本当に、わたしも同じ思いです。 ある“ネトウヨ”のblogに信じ難い内容のエントリーがあり、唖然としました…『生活保護で喰っている奴らは、働こうとしない“〇ジキ”だ。あんな奴らは、強制収容所へ入れて隔離しろ!自由を奪ってしまえ!。』というものでした…。余りに酷いので、抗議のコメントを投稿したら…、『あっ、反日左翼の馬鹿が現れた。w…反日左翼の朝鮮人どもは、早く半島へ帰りやがれ!!!お前の様な虫ケラに恵んでやる金など日本にはない!!!。』などの罵詈雑言の雨アラレ…。あぁ、日本人の心は、こんなにも荒廃してしまったのかぁ…、と、怖くなるとともに、情けない想い、やるせない想いをしました…。あの連中は、極少数のパラノイアだと思いたいのですが、公務員叩きをやる橋下に喝采を送る日本社会をみていると、危険水域を遥かに超えてしまっている様に思えてなりません。未来ある子供たちの教育も、橋下や石原の様なパラノイアたちのトンデモナイ思想に染められ、“共生社会”と真逆の方向へ日本社会全体が引きずられてゆく恐怖を感じます。なんとかせねばです…。
>向川まさひでさん
> 国民相互の社会的連帯が社会保障の基本であり、企業が社会保障の財源を負担する根拠はない、
> 所得税など累進課税の財源に社会保障財源を担わせるのは「連帯」ではない、
> 個人が社会保障のための税金や保険料を「公平に」負担することによって、「社会的連帯」の意識が強くなり、社会保障の「権利性」も高まる
> というふうに。
なるほど、ここで使われる「連帯」って、以前私が批判した「絆」の強調みたいなものですね。

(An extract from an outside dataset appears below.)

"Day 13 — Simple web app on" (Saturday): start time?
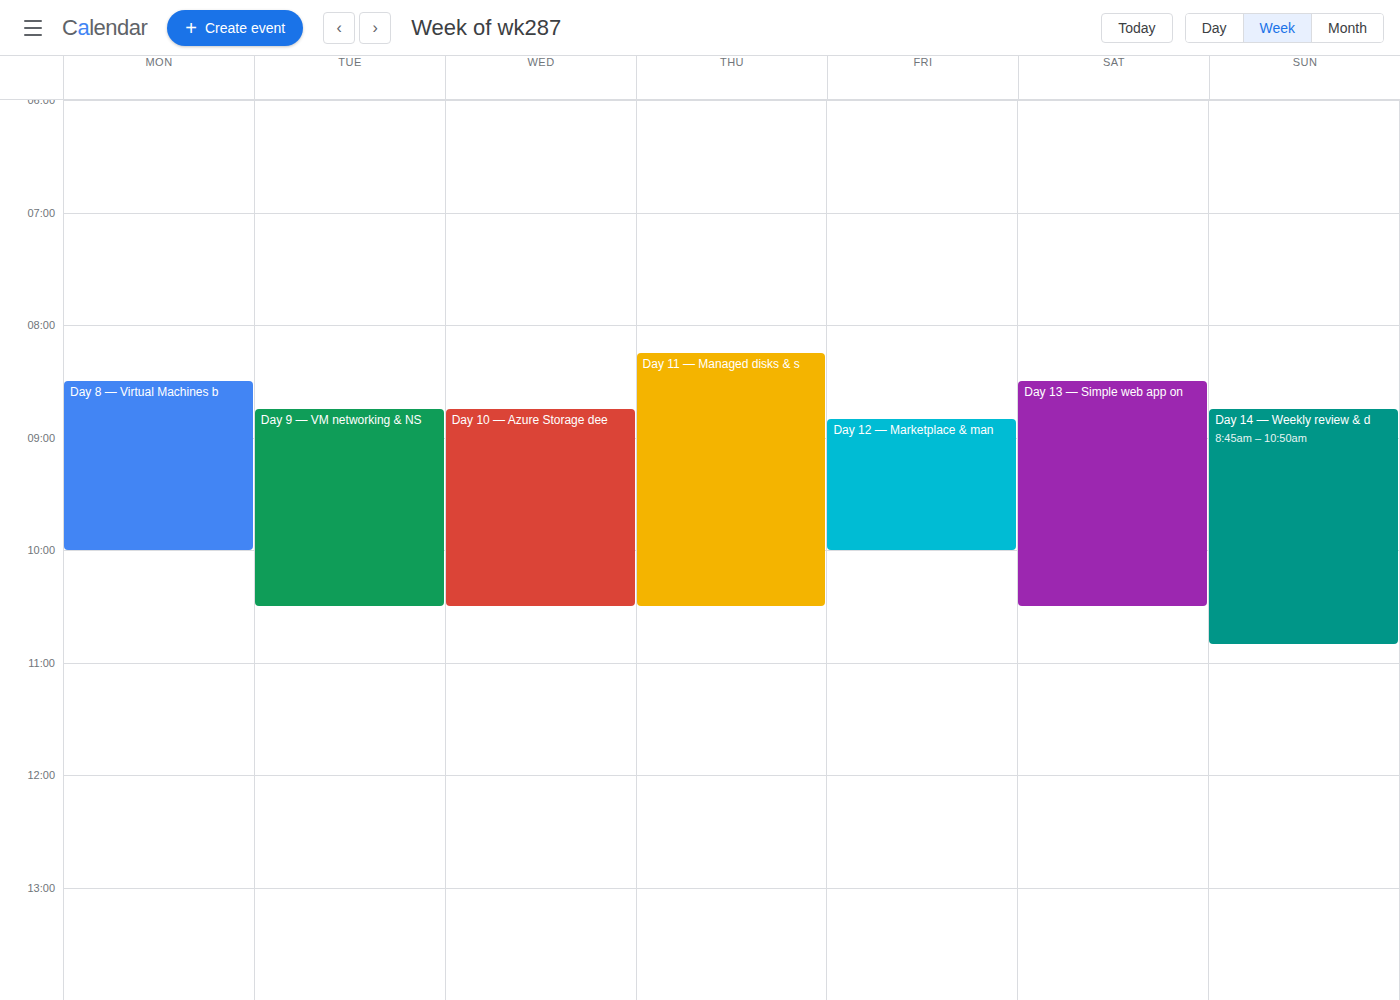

フランスで使われているような本来の「連帯」は向川さんが仰る「社会全体の連帯、すなわち富める人貧しい人も、また社会的存在としての資本や法人も、負担能力に応じて財源を拠出し、各自の「持分」や「取り分」にはこだわらないで社会全体で必要に応じて使う」ものだとおもいます。
しかし「絆」はあってもこういう連帯を日本人はいまだかつて経験したことがないんじゃないかと思えます。
自裁の勧めなのかなぁ
ただ、こういう発言をされている方は、みな「勝者」であり、これからも常に勝ち続けると根拠無く考えているように見えます。こういう人たちにしてみれば、敗者の「連帯」というのは悪夢に等しいと思いますし、敗者と「連帯」するというのは思考の外で、それを阻止するためには、手段は選ばないような気がします。
PS:後、おそらくですけど、フランスの右翼:中道:左翼は、日本の左翼:極左:丸共(ちっと待て)と考えたほうがいいと思いますし、日本の中道は、フランス基準だと極右、右翼はネオ○チ(さらに待て)に分類されるような気がします…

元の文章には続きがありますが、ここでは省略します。